A study in the American Journal of Gastroenterology indicated that women with celiac disease experience, or possibly express, more gastorintestinal symptoms than men. In fact, the study indicated that women experienced twice as many gastrointestinal symptoms than men. Specifically, constipation, indigestion, and abdominal pain occurred in women with celiac disease at a much higher rate than in men with celiac disease.
A study by researchers and doctors with the University of Federico II of Naples (Italy) indicated that there may be around three times as many women suffering from celiac disease than men and that women were diagnosed as suffering from celiac disease at a younger age than men.
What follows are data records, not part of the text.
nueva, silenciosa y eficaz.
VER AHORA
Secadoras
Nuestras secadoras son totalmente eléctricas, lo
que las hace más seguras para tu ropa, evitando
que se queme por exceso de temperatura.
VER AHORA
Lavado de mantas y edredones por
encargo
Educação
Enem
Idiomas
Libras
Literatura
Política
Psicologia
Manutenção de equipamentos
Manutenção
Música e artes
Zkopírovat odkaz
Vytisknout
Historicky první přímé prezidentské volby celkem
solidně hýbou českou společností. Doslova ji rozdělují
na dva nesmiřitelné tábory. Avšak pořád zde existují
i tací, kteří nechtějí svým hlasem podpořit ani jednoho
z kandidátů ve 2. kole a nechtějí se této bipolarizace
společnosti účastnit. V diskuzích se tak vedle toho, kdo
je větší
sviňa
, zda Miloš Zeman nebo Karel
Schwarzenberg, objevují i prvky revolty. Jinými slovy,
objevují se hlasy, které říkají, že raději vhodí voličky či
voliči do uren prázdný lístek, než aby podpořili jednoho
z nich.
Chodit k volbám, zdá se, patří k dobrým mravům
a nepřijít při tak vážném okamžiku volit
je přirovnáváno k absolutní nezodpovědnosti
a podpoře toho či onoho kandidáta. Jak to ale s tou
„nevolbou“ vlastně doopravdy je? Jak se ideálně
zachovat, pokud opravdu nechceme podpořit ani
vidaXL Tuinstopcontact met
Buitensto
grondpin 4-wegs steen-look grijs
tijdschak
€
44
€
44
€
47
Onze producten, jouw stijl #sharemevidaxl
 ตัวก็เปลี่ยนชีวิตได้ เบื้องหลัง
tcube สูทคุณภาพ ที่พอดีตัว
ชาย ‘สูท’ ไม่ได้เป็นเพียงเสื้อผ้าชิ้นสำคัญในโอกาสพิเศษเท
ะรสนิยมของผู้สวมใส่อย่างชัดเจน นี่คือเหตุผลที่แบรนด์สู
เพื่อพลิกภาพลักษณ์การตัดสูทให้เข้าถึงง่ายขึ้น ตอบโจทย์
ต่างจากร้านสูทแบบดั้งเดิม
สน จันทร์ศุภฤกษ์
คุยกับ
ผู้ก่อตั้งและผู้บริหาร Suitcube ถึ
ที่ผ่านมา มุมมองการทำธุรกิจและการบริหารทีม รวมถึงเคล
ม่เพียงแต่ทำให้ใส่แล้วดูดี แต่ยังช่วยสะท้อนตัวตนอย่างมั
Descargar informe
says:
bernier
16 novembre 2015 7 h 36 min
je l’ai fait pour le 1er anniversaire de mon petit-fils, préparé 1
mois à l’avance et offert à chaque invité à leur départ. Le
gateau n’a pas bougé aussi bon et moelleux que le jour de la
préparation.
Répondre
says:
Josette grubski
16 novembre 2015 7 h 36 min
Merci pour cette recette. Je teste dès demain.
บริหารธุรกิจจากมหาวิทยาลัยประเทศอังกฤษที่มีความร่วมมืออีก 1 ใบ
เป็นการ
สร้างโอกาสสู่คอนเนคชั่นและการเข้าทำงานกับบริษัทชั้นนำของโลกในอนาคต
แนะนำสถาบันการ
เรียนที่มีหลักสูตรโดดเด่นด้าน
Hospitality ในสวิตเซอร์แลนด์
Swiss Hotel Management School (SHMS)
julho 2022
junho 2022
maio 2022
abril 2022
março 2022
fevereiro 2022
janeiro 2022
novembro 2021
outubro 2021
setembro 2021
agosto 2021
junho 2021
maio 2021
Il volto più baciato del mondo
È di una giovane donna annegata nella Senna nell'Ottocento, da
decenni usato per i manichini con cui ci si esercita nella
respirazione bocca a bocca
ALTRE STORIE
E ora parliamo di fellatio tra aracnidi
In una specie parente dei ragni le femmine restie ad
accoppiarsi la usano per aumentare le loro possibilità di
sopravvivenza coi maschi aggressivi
However, some more recent papers suggest that this difference may not be clinically accurate, that the lower statistical manifestation of symptoms in men does not necessarily reflect lower occurrence of celiac disease, only that celiac disease symptoms in men manifest differently than celiac symptoms in women.
Infertility from celiac disease appears to be a greater concern among women than men currently, however further research still needs to be conducted and verified, and there still appears to be some statistical correlation between infertile men and celiac disease.
Celiac disease can seem overwhelming when you first learn about it or find yourself diagnosed with it. You must understand that a disciplined gluten-free diet will be the only effective way to directly address celiac disease at any age. I hope this helps you better understand celiac disease symptoms in adults and the complexity and variability of this serious condition.